It's been at least a decade since downtown Flint has seen construction like Marketplace Apartments

FLINT, Michigan—In a downtown area where demolitions have become commonplace, the future Marketplace Apartments stands unique as the first new development being built here in more than a decade. 

Flint has seen a huge uptick in development in recent years — including the likes of the Ferris Wheel Building, Capitol Theatre, Mott Culinary Institute and the still-under construction Hilton hotel and UM-Flint’s Murchie Science Building. However, all those projects are renovations of and additions to existing buildings. 

Marketplace Apartments is being built brand new, from the ground up, at the former site of the YWCA building, which was demolished last year.

It’s been four years in the making. 

“It took a lot of collaboration, and a lot of creativity for us to get here,” said Chris Potterpin, vice president of PK Development Group. “We are proud to be a partner in Marketplace Apartments and excited to be bringing more housing options to Flint.”

Construction on the $19.6 million project is scheduled for completion at the end of this year with residents moving in at the start of 2020. The complex includes 92 apartments and townhouses that take up an entire downtown block between Third and Fourth streets and Stevens and Wallenberg streets. 

Related story: Flint starts 2019 with $200 million in ongoing development

The last new construction in downtown Flint was construction of First Street Residence halls in 2008. The last new development from private investment was the construction of the Flint Journal Printing Plant in 2004, which is now home to the Flint Farmers’ Market. 

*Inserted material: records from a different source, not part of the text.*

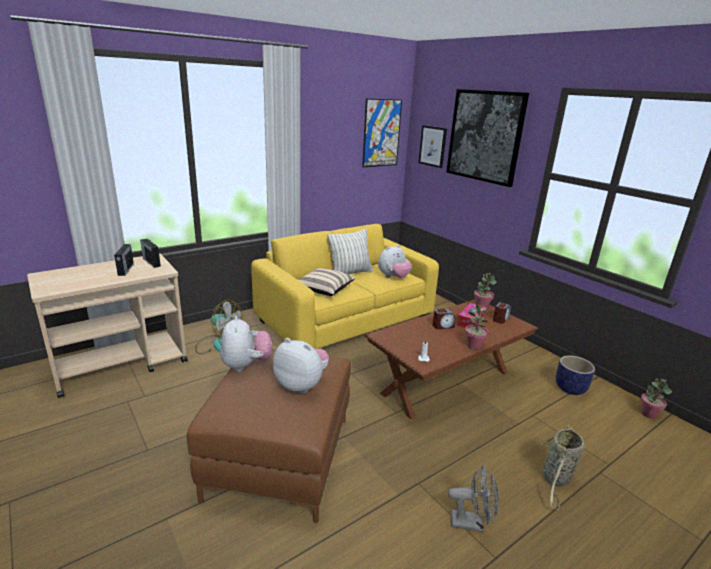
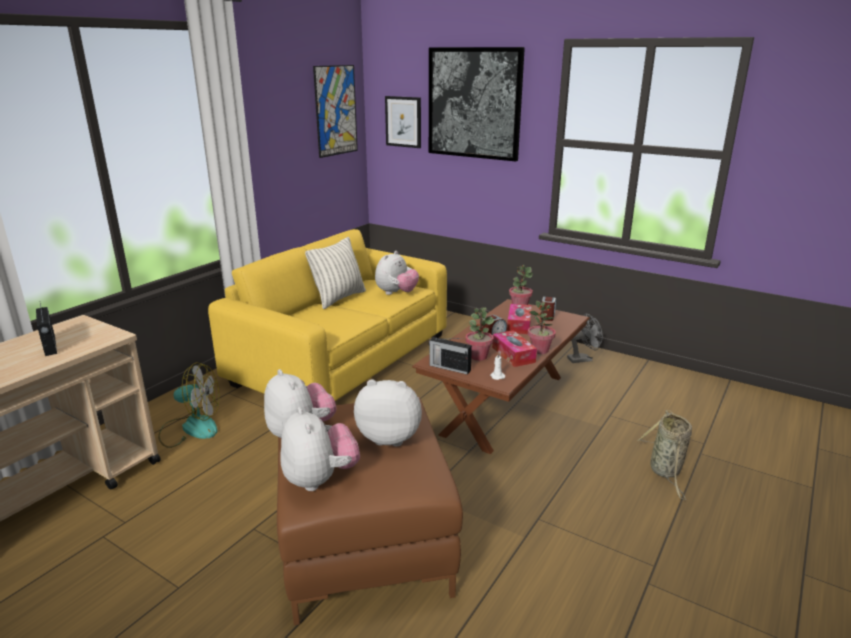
camera: 20 degrees left, 0 degrees up
(151, 262) = (81, 328): radio -> radio (449, 367)
(233, 402) = (320, 479): none -> plush toy
(323, 290) = (321, 324): beige pillow -> none
(449, 344) = (513, 355): none -> tissue box
(471, 523) = (613, 540): grey fan -> grey fan (583, 359)
(570, 388) = (630, 378): planter -> none
(648, 414) = (711, 385): potted plant -> potted plant (478, 356)

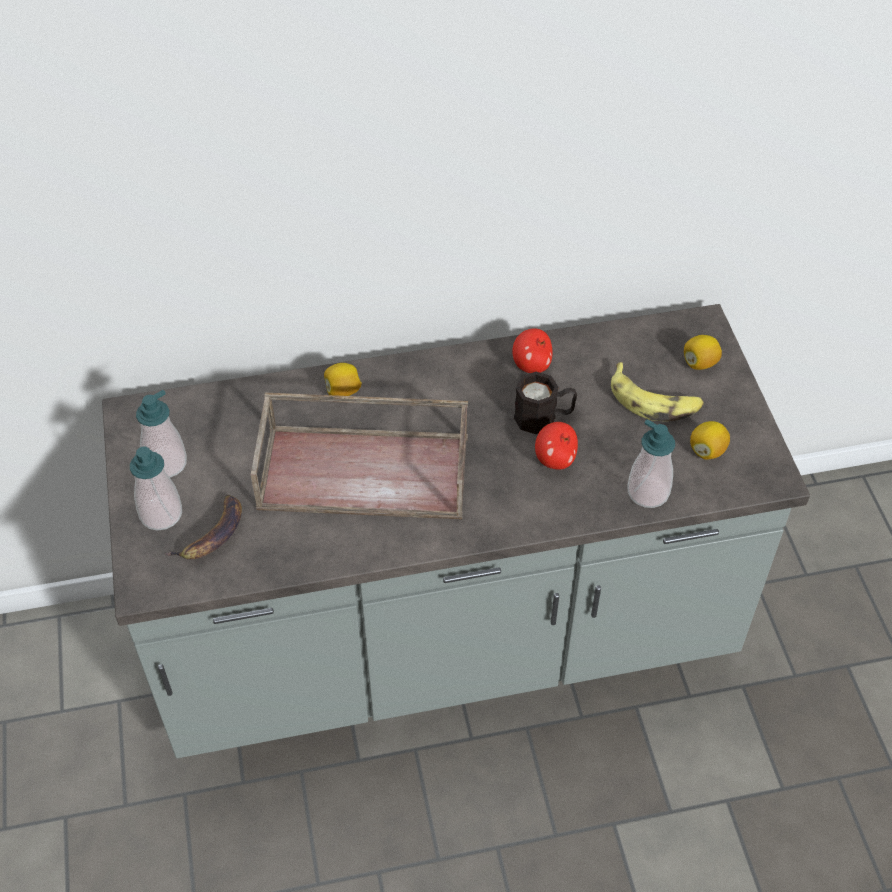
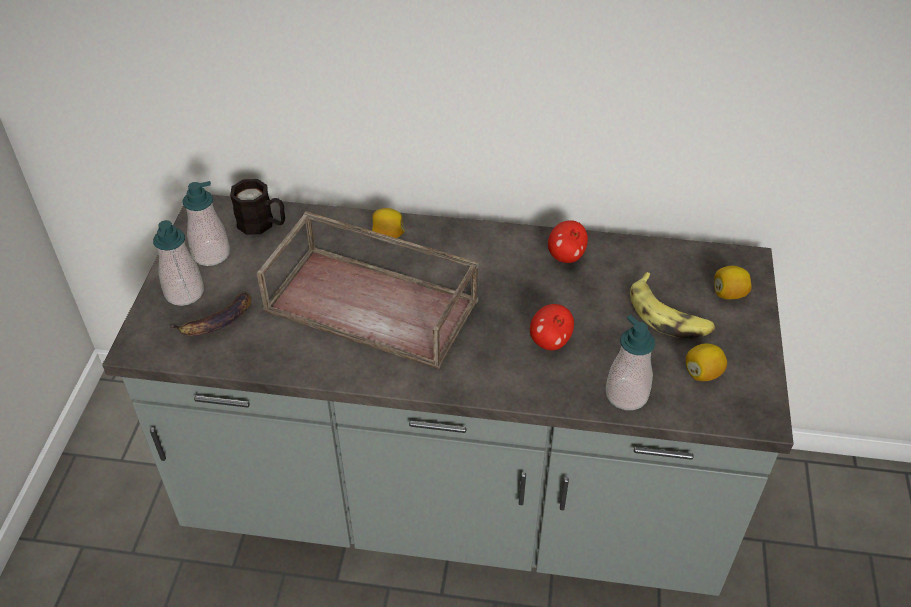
camera: 20 degrees right, 5 degrees down
(544, 417) = (556, 303): black mug -> black mug (262, 224)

Officials hosted a hard hat tour of the construction site to give a sneak peek at the development project  aimed at continuing the economic revitalization of downtown Flint. 

The completed complex will include two main buildings, a four-story mixed-use apartment building on the north end of the block and townhomes on the south side. Three commercial spaces within the mixed–use apartment building will occupy the ground floor along with parking with living spaces on the second through fourth floors.

Units will rent for $500-$1,300. Half of each of the four different types of housing are reserved low-income renters.

“In addition to the affordable housing options in Flint, The Marketplace will increase the number of residents living downtown, increasing foot traffic and generating new business for area merchants and helping to boost the city’s overall economy.” Said Stephanie Fenton, CFO of Uptown Reinvestment Corp., which currently has more than 40 rental holdings in the downtown area.

Apartments will include a mix of one- and two-bedroom units while the townhomes will have two- and three-bedroom options. All units boast modern amenities and fixtures as well as in unit laundry. Shared spaces for the community will include a fitness room, community lounge, playground and plaza in the center with a pavilion and barbecue area. Marketplace will be pet friendly, and green space for residents’ dogs is still being considered. 

Those interested in living at Marketplace can be placed on a waitlist starting in September, although URC already has about 20 people on a contact list that have shown interest in the residential units. 

There also has been interest in the commercial properties. Although no one is naming any names quite yet, businesses that had hoped for a place in the now full Perry Building are being courted to take up residence at Marketplace.